Explained: Everything you need to know about the SC/ST Atrocities Act
New Delhi, Sep 13: The Supreme Court on Friday referred its March 2018 verdict banning automatic arrests in Dalit atrocity cases to a bench of three judges. The top court's ruling comes on a review petition filed by the Centre last year.
The Scheduled Castes and Tribes (Prevention of Atrocities) Act, 1989, or the SC/ST Act protects the marginalised communities against discrimination and atrocities.
In 2018, the Supreme Court had introduced safeguards to prevent misuse of the SC/ST Act against officers who deal with the complaints under the Act in their official capacity.
What is the controversy over the SC/ST Act?
The court's other two decisions - the introduction of anticipatory bail provisions and a preliminary probe by the police before arrest also triggered an uproar. Following the outrage and the subsequent political pressure, the Centre had asked the top court to rethink its verdict.
The Centre had argued that its judgment diluting the stringent provision of SC/ST (Prevention of Atrocities) Act holding that arrest on a complaint under the law was not mandatory had "seriously affected their (SC/ST) morale and confidence in the ability of the state to protect them".
The court said the changes were necessary to protect the innocent, pointing out that the law was being misused on certain occasions and public servants were being stopped from doing their duty.
The government was strongly criticized by Dalit groups, which accused it of failing to take prompt action and ask the court for a review of its decision. On April 2 last year, nearly a dozen people died as Dalit groups resorted to violence to enforce a countrywide shutdown in protest against the court order.
The Centre has since made amendments in the law to overcome the top court's order diluting the provision of the arrest. This law was not stayed by the top court.
Provisions of the Bill
Parliament on August 9 last year had passed a bill to overturn the apex court order relating to certain safeguards against arrest under the SC and ST law.
The Bill states that the investigating officer will not require the approval of any authority for the arrest of an accused.
A preliminary enquiry will not be required for the registration of a First Information Report against a person accused under the Act.

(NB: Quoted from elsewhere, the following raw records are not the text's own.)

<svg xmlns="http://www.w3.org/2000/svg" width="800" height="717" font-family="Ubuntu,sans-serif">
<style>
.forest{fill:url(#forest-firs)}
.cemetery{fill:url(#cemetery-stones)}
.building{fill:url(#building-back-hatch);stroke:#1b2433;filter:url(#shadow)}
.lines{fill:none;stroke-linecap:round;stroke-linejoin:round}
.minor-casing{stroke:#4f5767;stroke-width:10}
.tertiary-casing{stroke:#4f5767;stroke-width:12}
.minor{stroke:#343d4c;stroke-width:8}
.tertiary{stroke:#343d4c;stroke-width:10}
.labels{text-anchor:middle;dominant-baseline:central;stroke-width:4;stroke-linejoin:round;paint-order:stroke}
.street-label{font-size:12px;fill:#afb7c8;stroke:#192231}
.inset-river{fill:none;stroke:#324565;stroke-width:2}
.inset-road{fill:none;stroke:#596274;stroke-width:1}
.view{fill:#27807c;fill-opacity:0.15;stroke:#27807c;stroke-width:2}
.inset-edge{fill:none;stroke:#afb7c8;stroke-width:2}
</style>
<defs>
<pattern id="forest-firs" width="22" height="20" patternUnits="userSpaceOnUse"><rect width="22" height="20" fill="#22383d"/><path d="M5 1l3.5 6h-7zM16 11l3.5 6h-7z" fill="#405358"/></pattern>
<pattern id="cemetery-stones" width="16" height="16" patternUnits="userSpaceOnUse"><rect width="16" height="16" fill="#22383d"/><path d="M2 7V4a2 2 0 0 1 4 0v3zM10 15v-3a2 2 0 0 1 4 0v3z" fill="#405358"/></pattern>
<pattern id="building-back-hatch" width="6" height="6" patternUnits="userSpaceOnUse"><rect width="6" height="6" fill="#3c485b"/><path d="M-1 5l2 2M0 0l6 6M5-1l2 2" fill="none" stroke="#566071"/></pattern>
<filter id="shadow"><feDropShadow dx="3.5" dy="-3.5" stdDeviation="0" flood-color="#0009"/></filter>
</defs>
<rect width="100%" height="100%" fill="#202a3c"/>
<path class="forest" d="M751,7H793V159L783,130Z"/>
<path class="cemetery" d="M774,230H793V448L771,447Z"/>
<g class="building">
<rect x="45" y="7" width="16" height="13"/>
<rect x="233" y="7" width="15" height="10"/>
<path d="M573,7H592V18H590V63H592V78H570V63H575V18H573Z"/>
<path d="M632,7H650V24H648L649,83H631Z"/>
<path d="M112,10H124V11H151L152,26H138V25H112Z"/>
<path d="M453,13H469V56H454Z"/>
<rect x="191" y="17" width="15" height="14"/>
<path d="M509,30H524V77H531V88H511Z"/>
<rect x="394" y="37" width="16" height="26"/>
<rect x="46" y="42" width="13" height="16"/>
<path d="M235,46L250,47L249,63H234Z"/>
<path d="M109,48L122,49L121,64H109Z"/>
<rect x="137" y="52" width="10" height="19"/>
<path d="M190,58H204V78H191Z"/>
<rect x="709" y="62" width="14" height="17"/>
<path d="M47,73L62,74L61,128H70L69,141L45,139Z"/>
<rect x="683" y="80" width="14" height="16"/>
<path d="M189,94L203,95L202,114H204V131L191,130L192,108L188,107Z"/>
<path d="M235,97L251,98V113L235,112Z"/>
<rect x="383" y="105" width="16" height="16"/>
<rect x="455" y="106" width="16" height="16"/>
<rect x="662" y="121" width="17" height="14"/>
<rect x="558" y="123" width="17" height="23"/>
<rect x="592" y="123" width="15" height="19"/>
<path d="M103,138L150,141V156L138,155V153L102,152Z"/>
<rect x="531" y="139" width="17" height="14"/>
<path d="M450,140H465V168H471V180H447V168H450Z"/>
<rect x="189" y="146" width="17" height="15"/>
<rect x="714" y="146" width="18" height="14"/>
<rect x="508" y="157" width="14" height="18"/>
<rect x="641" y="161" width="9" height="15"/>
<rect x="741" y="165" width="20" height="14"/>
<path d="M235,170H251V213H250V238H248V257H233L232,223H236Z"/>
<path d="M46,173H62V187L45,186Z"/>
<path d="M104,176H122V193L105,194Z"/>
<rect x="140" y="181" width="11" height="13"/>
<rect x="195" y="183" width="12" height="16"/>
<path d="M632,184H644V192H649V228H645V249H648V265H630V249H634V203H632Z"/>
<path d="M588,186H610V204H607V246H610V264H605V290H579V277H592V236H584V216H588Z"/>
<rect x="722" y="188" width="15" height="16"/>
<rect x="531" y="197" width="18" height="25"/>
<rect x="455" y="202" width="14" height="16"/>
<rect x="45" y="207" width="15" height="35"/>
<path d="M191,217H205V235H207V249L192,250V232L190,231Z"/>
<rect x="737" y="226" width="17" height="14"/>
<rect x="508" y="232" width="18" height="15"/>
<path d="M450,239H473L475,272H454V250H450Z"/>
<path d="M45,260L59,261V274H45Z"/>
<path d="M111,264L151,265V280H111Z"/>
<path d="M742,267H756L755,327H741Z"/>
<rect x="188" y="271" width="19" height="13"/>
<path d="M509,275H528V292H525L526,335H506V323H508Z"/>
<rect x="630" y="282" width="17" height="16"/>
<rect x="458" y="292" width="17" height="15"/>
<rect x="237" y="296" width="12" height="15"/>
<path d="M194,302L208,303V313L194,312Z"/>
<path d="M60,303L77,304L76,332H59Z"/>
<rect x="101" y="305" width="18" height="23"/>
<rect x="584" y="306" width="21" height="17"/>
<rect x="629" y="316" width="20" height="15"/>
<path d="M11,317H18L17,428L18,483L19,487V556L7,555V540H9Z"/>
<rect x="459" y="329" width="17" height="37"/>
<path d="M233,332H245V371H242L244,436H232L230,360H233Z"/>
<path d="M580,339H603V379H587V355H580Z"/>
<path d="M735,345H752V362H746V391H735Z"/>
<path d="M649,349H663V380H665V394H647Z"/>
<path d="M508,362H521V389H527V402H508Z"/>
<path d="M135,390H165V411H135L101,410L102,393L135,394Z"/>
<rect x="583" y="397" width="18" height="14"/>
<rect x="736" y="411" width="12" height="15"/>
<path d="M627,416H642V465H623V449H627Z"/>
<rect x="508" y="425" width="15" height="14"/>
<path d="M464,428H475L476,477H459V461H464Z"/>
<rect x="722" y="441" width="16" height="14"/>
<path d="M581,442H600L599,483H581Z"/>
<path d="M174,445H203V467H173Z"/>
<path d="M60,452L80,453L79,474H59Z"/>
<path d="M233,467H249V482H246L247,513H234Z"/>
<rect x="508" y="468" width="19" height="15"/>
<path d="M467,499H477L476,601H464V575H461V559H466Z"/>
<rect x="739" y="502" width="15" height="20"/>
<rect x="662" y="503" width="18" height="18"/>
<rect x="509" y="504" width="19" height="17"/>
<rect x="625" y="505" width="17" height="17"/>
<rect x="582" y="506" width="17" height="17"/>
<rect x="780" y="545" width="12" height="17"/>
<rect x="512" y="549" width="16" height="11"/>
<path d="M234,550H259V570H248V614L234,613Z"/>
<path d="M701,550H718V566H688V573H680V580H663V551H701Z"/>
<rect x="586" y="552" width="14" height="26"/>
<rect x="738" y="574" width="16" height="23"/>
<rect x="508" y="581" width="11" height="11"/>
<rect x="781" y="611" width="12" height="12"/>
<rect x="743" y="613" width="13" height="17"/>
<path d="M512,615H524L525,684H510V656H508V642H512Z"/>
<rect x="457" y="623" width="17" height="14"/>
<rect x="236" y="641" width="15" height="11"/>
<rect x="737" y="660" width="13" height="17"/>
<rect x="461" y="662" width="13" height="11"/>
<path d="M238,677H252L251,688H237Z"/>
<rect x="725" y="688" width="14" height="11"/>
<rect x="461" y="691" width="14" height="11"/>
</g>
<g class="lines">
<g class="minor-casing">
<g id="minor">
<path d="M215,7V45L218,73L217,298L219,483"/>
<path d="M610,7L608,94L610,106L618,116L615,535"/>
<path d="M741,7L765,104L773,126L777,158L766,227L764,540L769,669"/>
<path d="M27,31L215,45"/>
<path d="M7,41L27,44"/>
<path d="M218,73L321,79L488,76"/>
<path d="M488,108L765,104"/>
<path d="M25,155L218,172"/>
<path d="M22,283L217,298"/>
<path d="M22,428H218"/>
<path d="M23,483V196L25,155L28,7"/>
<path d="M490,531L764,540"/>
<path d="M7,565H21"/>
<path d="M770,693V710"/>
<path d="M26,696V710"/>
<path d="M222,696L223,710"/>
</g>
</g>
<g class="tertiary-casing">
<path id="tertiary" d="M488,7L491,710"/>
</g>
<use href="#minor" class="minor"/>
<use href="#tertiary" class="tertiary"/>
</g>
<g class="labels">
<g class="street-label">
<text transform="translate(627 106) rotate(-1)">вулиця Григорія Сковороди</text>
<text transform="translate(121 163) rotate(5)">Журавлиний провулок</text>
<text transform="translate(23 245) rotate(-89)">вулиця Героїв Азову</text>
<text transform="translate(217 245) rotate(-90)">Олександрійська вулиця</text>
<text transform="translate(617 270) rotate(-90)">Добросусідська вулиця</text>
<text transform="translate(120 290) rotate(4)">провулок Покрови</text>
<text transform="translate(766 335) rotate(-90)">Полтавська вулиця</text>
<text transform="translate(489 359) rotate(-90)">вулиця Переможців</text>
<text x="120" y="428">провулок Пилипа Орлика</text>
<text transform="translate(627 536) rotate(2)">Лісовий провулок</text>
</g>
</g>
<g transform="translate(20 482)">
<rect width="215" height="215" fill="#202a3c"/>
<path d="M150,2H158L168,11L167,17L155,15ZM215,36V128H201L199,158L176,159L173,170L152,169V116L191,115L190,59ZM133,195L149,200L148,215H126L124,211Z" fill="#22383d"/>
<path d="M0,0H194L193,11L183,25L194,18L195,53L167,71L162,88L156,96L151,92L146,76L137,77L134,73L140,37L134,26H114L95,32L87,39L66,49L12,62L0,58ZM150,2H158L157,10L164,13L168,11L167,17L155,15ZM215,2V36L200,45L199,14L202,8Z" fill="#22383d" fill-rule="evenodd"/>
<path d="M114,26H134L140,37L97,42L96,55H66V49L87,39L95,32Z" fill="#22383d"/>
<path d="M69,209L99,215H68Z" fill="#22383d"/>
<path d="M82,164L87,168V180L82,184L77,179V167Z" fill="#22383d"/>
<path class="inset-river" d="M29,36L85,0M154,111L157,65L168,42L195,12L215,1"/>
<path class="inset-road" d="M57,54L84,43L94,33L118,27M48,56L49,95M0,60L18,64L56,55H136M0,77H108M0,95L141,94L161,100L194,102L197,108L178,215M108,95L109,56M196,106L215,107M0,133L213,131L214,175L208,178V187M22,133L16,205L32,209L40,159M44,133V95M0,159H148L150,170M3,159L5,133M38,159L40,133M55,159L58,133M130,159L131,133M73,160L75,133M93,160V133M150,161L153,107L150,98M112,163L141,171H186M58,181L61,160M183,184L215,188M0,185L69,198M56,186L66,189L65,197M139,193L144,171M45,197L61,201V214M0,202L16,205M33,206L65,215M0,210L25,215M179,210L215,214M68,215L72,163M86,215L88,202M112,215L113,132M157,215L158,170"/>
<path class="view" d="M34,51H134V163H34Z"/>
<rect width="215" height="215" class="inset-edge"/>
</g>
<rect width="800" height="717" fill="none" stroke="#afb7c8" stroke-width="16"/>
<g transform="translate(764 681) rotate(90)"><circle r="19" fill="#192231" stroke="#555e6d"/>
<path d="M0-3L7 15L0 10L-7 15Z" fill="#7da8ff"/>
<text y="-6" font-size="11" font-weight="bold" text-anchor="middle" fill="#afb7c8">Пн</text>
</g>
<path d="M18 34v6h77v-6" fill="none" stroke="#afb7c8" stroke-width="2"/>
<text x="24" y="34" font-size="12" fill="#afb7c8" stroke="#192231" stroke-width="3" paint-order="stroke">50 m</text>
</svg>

The SC/ST Act 1989 states that persons accused of committing an offence under the Act cannot apply for anticipatory bail. The Bill seeks to clarify that this provision will apply despite any judgements or orders of a court that provide otherwise.
SC/ST Atrocities Act
According to the SC/ST Act, the protection is provided from social disabilities such as a denial of access to certain places and to use a customary passage, personal atrocities like forceful drinking or eating of inedible food sexual exploitation, injury etc, atrocities affecting properties, malicious prosecution, political disabilities and economic exploitation.
Offences Under The Act
- Forced to eat or drink an offensive or uneatable substance
- Caused annoyance, injury or insult by any excreta or waste matter being dumped in his premises or neighborhood
- Paraded naked or with painted face or body
- Wrongfully deprived of cultivation of his land
- wrongfully deprived of his rights over any land, premises or water
- Forced to do beggary or work as a bonded labourer
- Prevented from exercising his right to vote or according to his wishes
- Subjected to false legal proceedings
- Caused injury or annoyance by a public servant on the basis of false information given to him
- deliberately insulted and humiliated in public view
- Deprived of his right to clean drinking water
- Deprived of his right of passage to a public place
- Forced to leave his house or village
- Falsely implicated in a criminal case which might result in his imprisonment or execution
- Intended harm or injury by burning a place of his dwelling or worship
Punishment under the act
All offences listed in the Act are cognizable. The police can arrest the offender without a warrant and start an investigation into the case without taking any orders from the court.
The Act prescribes both minimum as well as maximum punishment. The minimum in most cases is six months imprisonment while the maximum is five years sentence and with fine. In some cases the minimum is enhanced to one year while the maximum goes up to life imprisonment or even a death sentence.
For offences under section 3(2)(ii), the punishment is not less than six months but may extend to seven years or upwards with fine.
For offences under section 3(2)(iii), the punishment is between six months to seven years with fine.
For offences under section 3(2)(iv), the punishment is imprisonment for life with a fine. For offences under section 3(2) (iv), (v), the punishment is imprisonment for life with fine.
For offences under section 3(2) (va), the offences as specified in the schedule to the Scheduled Castes and the Scheduled Tribes (Offences of Atrocities) Amendment Act, 2015, the punishment is as prescribed under the IPC.